#### Brief
Among the entries below, which lines include the string "shoulder"? Show each one.

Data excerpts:
-------

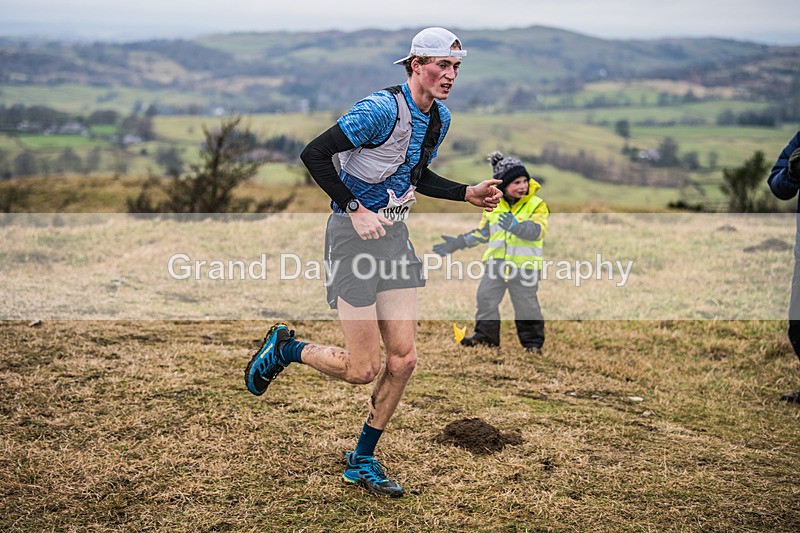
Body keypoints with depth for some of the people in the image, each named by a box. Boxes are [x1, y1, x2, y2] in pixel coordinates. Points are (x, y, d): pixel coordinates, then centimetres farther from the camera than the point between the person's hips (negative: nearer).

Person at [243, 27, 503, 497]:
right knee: (363, 370, -6)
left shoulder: (440, 118, 8)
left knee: (404, 359, 2)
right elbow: (314, 154, -19)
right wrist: (355, 210, -22)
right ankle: (284, 349, 22)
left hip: (396, 236, 8)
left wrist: (468, 193, 10)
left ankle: (362, 461, 19)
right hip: (354, 235, -8)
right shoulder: (382, 109, -19)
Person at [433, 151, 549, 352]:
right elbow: (482, 232, 17)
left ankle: (533, 341, 18)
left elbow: (537, 230, -22)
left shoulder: (537, 205, -6)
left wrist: (515, 225, -40)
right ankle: (485, 336, 23)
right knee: (485, 299, 8)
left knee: (526, 306, 3)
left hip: (524, 266, -4)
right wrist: (457, 243, 9)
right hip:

-------

#### Response below
left shoulder: (440, 118, 8)
right shoulder: (382, 109, -19)
left shoulder: (537, 205, -6)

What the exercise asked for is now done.